Prepare to be amazed by what tropical spinach can do.
Eating the procured leaves of vegetable plants is the most productive form of edible gardening practiced. To take advantage of this simple largess, we need to cast our opportunities a bit wider than the bulk produce shoveled at us from a California plantation that has grown the same crops for generations (just ask Popeye the Sailor Man). The classic leafy green plant we call spinach (Spinacia oleracea) grows best in the cooler realms of temperate climates, definitely not during our hot summer conditions here in Central Florida. Numerous tropical plants of similar culture that will grow well for us have the moniker “spinach” tacked onto their name. Let’s try a few!
Malabar spinach (Basella alba) is a vine producing thick, succulent leaves and short seed stems. The seeds are easy to start and transplant well into a garden bed or larger container. Provide a trellis and stand back; I’ve had vines engulf a wheelbarrow parked nearby. The green leaf variety produces larger leaves, but the red type is beautiful mixed with various shades of green in a salad. Vine tips and immature flower/seed stems are also edible. The incredibly mucilaginous texture can be used to thicken soups and other recipe slights of hand. Malabar has plenty of vitamins, but its claim to fame is a high-protein-to-calorie content.
Surname spinach (Talinum fruticosum), native to Central and South America, grows as a low bush of light green leaves with pretty pink flowers. Another great source of vitamins and minerals, its weed-like productivity guarantees its reservation in my summer garden. The leaves are not as thick and succulent as the Malabar, but the stems and flowers are as edible. Garden grazing is highly recommended, with fresh salad or slight wilting also frequent menu uses.
Okinawa spinach (Gynura crepioides) is especially decorative, producing a rich purple underside leaf on low-growing bushy plants.

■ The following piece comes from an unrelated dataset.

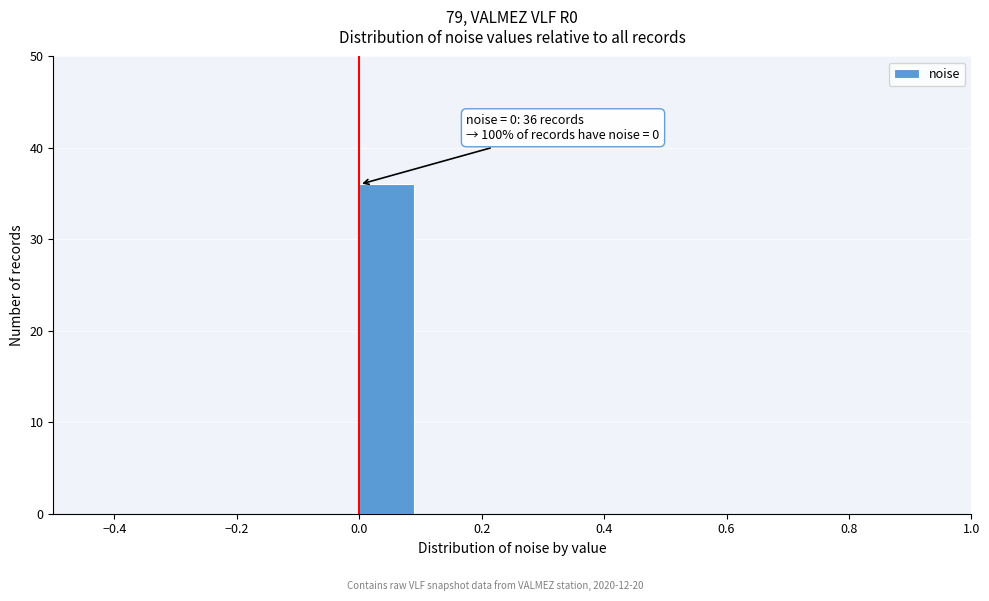

Over which range of the x-axis is the bar tallest?

0.0 to 0.1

Its leaves and stems can be used raw in salads, but I prefer this crop cooked or steamed as a pot-herb. As a cold-sensitive perennial, it will survive our winters with protection, but is best saved by propagating cuttings in autumn.
Vegetable amaranth (Amaranthus tricolor), called Red Calaloo in the Caribbean, is a great source of all the nutrients we eat spinaches for in the first place. Started by seed, this pretty plant grows in the garden as a short bush until first frost. Harvest individual leaves and young stems to use in numerous recipe methods from salads to soups. Native varieties of amaranth grow locally as a weed, but must be harvested at an immature stage to be eatable.